Copernicus died in 1543 and was buried at the cathedral of Frombork, northern Poland, along with many other priests and lay people whose bodies remained anonymous under the floor of this large Gothic building. Although an epitaph was placed at the church, information on the exact location of his tomb was either not recorded or it was lost.
For two centuries, Polish, French and German researchers tried in vain to identify Copernicus’ grave by excavating in several points of the marble floor of the church. Finally in 2005, Jerzy Gassowski, professor at the Institute of Anthropology and Archaeology of Pultusk, north of Warsaw, discovered what seemed to be the burial place of the astronomer under the marble floor at the foot of one of sixteen altars located next to the towering pillars of the cathedral.
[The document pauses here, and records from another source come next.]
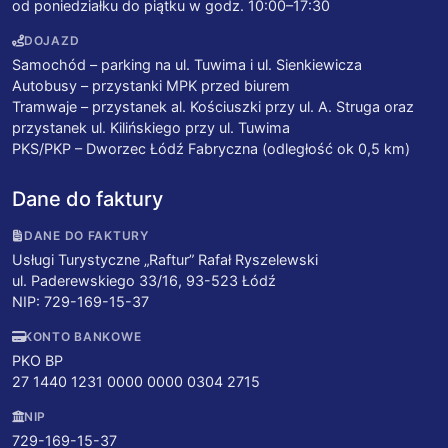
od poniedziałku do piątku w godz. 10:00–17:30
DOJAZD
Samochód – parking na ul. Tuwima i ul. Sienkiewicza
Autobusy – przystanki MPK przed biurem
Tramwaje – przystanek al. Kościuszki przy ul. A. Struga oraz
przystanek ul. Kilińskiego przy ul. Tuwima
PKS/PKP – Dworzec Łódź Fabryczna (odległość ok 0,5 km)
Dane do faktury
DANE DO FAKTURY
Usługi Turystyczne „Raftur” Rafał Ryszelewski
ul. Paderewskiego 33/16, 93-523 Łódź
NIP: 729-169-15-37
KONTO BANKOWE
PKO BP
27 1440 1231 0000 0000 0304 2715
NIP
729-169-15-37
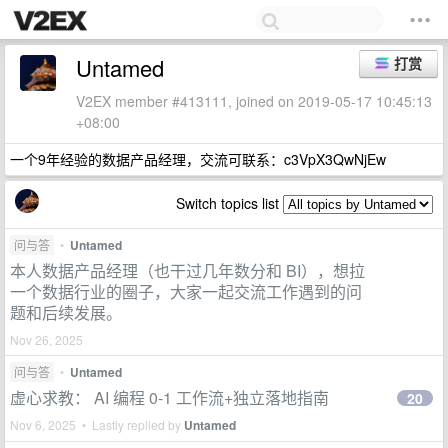
Untamed
打赏
V2EX member #413111, joined on 2019-05-17 10:45:13
+08:00
一个9年经验的数据产品经理，交流可联系：c3VpX3QwNjEw
Switch topics list
问与答
•
Untamed
本人数据产品经理（也干过几年数分和 BI），想拉
一个数据行业的圈子，大家一起交流工作遇到的问
题和后续发展。
Nov 26, 2025
问与答
•
Untamed
虚心求教： AI 编程 0-1 工作流+独立落地指南
20
Nov 6, 2025 • Lastly replied by
Untamed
The skull and bones were entrusted to the police laboratory in Warsaw. Forensic experts made a virtual reconstruction of the man's face. The results showed striking similarities with existing portraits of Nicolas Copernicus. However, only DNA evidence could confirm the finding. Rest of tissue was found under teeth of the skull, but it was necessary to find genetic material to compare it with. The difficulty seemed insurmountable, because genealogy research was not successful.
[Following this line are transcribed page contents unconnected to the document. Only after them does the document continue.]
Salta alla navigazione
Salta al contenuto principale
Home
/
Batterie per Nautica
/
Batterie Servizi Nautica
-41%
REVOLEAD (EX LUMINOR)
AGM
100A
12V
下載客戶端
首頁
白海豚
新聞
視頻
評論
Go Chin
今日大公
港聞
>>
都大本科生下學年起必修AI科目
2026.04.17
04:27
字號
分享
A painstaking search ensued for several years until the precious genetic material required was finally found. Göran Henriksson, astronomer at the University of Uppsala in Sweden, searching in a book “Magnum Romanum Calendarium”
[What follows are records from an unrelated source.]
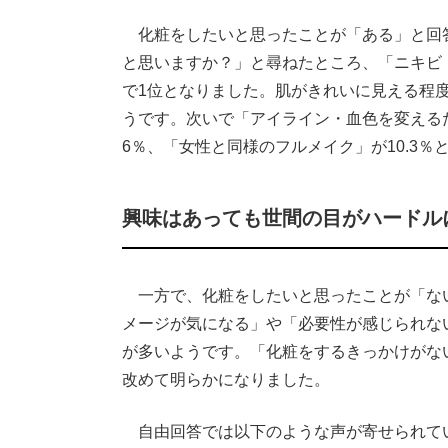
化粧をしたいと思ったことが「ある」と回
と思いますか？」と尋ねたところ、「ニキビ・
で1位となりました。肌がきれいに見える程
うです。次いで「アイライン・血色を変えるた
6％、「女性と同様のフルメイク」が10.3％
興味はあっても世間の目がハードル
一方で、化粧をしたいと思ったことが「な
メージが気になる」や「必要性が感じられな
が多いようです。「化粧をするきっかけがな
改めて明らかになりました。
自由回答では以下のような声が寄せられて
by Johannes Stoeffler, dated 1518, found several hairs inside the book. This is a manual that Copernicus had used during his life in Poland and was taken by the Swedes during the Polish-Swedish wars in the first quarter of the seventeenth century.
The DNA analysis done in laboratories in Sweden and Poland confirmed that two of the hairs matched the genome sequences of the tooth material from the skull found in Frombork.
Once identified, it was decided that the remains of the astronomer should be buried again in the Cathedral after stops at several churches and Gothic castles in the region of Warmia, which the astronomer traveled many times as a canon and ecclesiastical administrator. The remains arrived at Frombork in the middle of last week. Now the great astronomer, mathematician and physician rests under the main altar in a black granite tomb with a three meters high headstone.
Copernicus most famous work caused a major shift in the knowledge of astronomy in the seventeenth-century. At the time, it was widely accepted that Earth was the center of the Universe and everything else rotated around the planet. Following his observations, he wrote a book called De revolutionibus orbium coelestium
(On the Revolution of the Celestial Spheres). The book was not published until shortly before his death because Copernicus was worried about the reception of the book by the Catholic Church. Sure enough, after the book was published and became well known, the work was condemned by the Catholic Church when a decree was issued suspending De revolutionibus
until it could be "corrected," on the grounds that the presumption that the Earth moves and the Sun does not, was "false and altogether opposed to the Holy Scriptures”.
On May 22, a funeral mass was officiated by the Pope's nuncio in Poland, Jozef Kowalczyk, and the archbishop of Lublin, Jozef Zycinski, at a ceremony in which the Catholic Church solemnly acknowledged a scientist who at the time was considered a heretic because of his revolutionary ideas.